WonL

The random thoughts of an architect-turned- lawyer from the deep south living in Washington, DC...

Tuesday, September 20, 2005

Our WEBSITE is up! (Still a work in progress, but it's up nonetheless:-)

Monday, September 05, 2005

What really matters

"It's about what you are going to do for me tomorrow, not about what you didn't do yesterday."
- a survivor of hurricane Katrina discussing the steady stream of people coming into his New Orleans neighborhood to help.


That being said, I am shutting things down on this blog for a while to focus my time and energy on more important matters. To any of my readers local to the Washington DC area, I will welcome any help you can provide.

Good News

Jaimie's father has been found!

Saturday, September 03, 2005

This sucks

I just feel helpless. I will donate. I will help with relief efforts. That's nothing! I still feel so damn helpless. I should be there. I should be serving food and giving water. I should be crying with my family and providing a shoulder for my friends to cry on. I feel guilty for being here. My childhood and all of my friends and family are just falling apart and I am here. I should be there.

Friday, September 02, 2005

Katrina

Today is the first opportunity I have had to sit down and let this sink in. I have been responding to questions all week with "thanks for asking, my family is fine" and then entering into discussions spewing off the facts and statistics that have been flowing freely. Today, I stopped and watched TV, spoke to my mom, read the internet articles and checked the numerous emails. I let it sink in. Then came the tears.

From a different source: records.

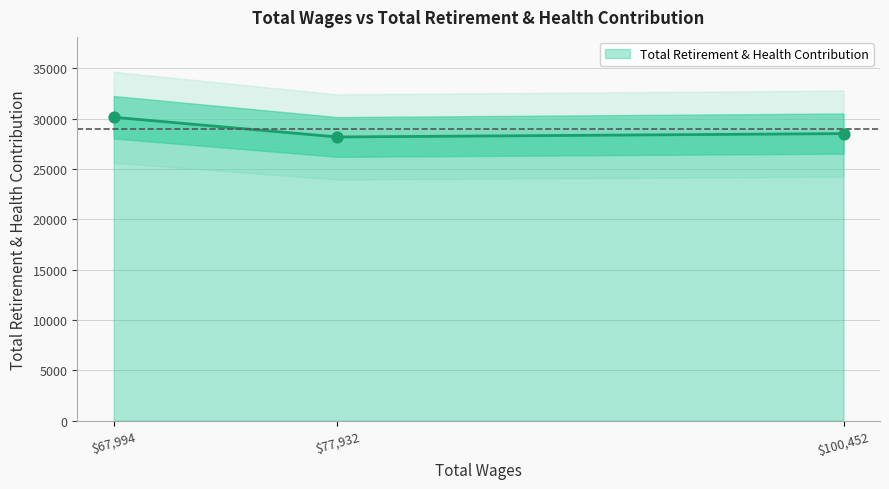

What is the change in value from 100452.0 to 77932.0?

-334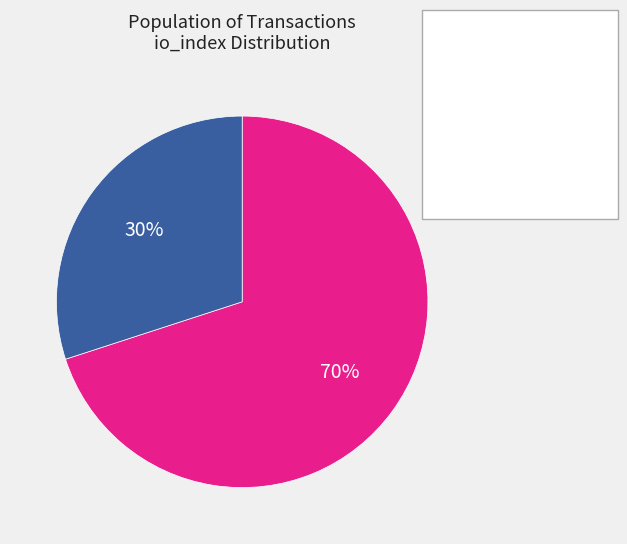

To the nearest percent, what is the difference between the largest and smallest slice percentages?

40%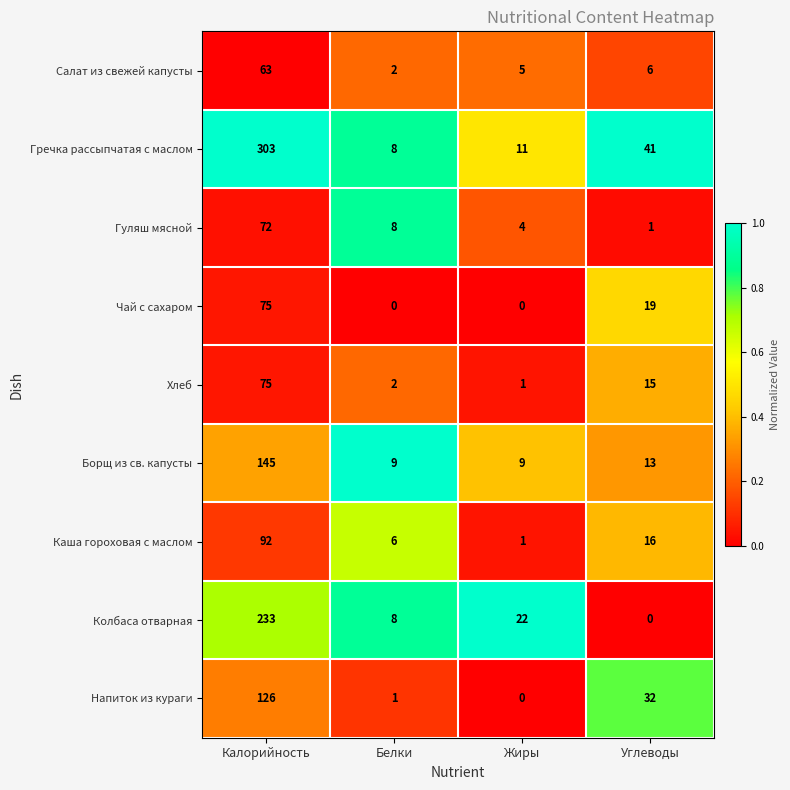

What is the minimum value for Борщ из св. капусты?

9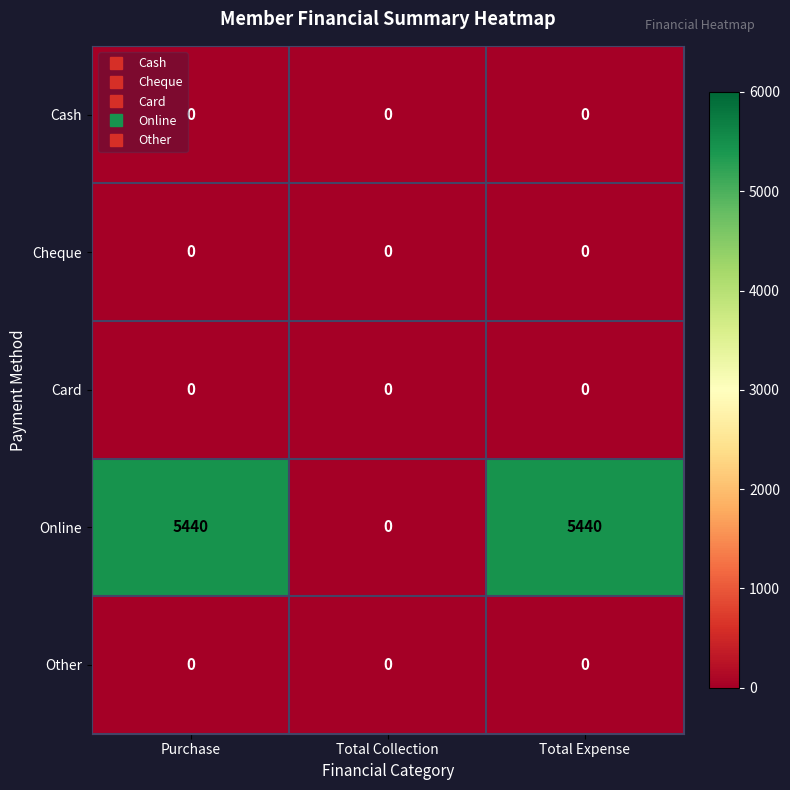

How many categories are shown in the chart?

3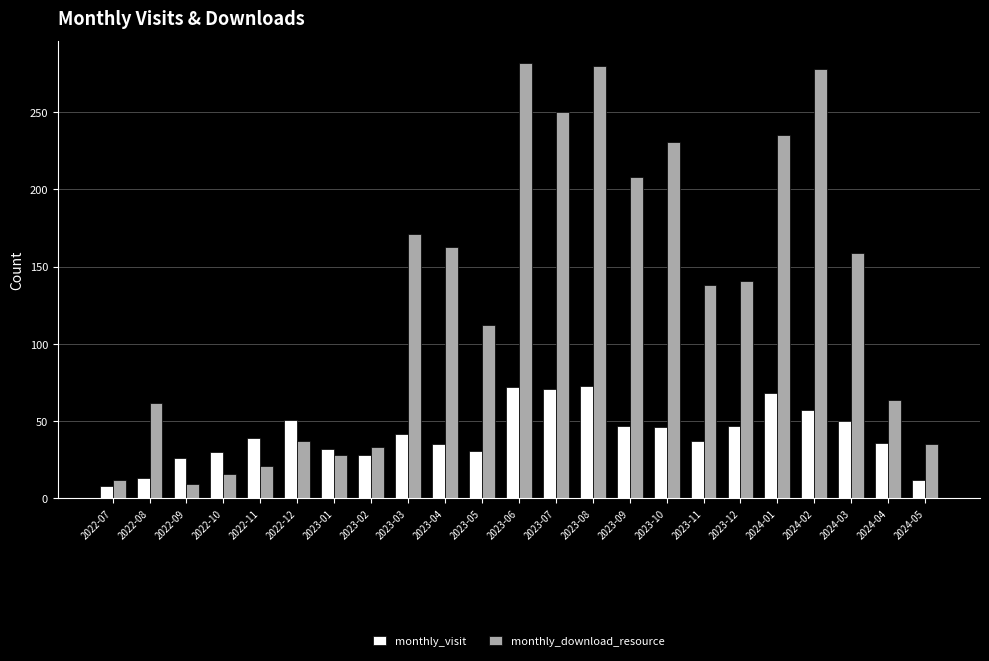

What is the lowest value of the monthly_visit series?

8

We always knew this was a possibility, but never thought it would be a reality. Every hurricane season of my life, the focus was on "the one" that would take out New Orleans. Yet, every season, Crescent City avoided disaster. But this...this is far worse than anyone ever thought. My home state is now defined by toxic floodwaters, impending diseases such as malaria and west nile, thousands of dead bodies in the streets, rampant de-hydration and starvation, violent activity, no medicine for ill patients, a police force that has all but given up, orphaned children, countless numbers of people who perished in their own attics, and many more horrific scenes that most of us cannot even imagine. This is surreal. We just do not have a clue.


The "lucky" ones are the ones who got out. They have no homes left, no jobs, no life to go back to...and we consider them lucky in this. Part of me just doesn't ever want to go home again. I just don't want to see it. The more people I talk to from home and the more I hear, the more numb I am becoming. I just don't even know where to begin comprehending all of this. I will say that I am so lucky to have such strong wonderful parents who will drop everything to help others' pick up the pieces of their lives.


Please support the efforts down there...be it through monetary donations, other donations, or prayers. They are going to need it for quite a long time to come.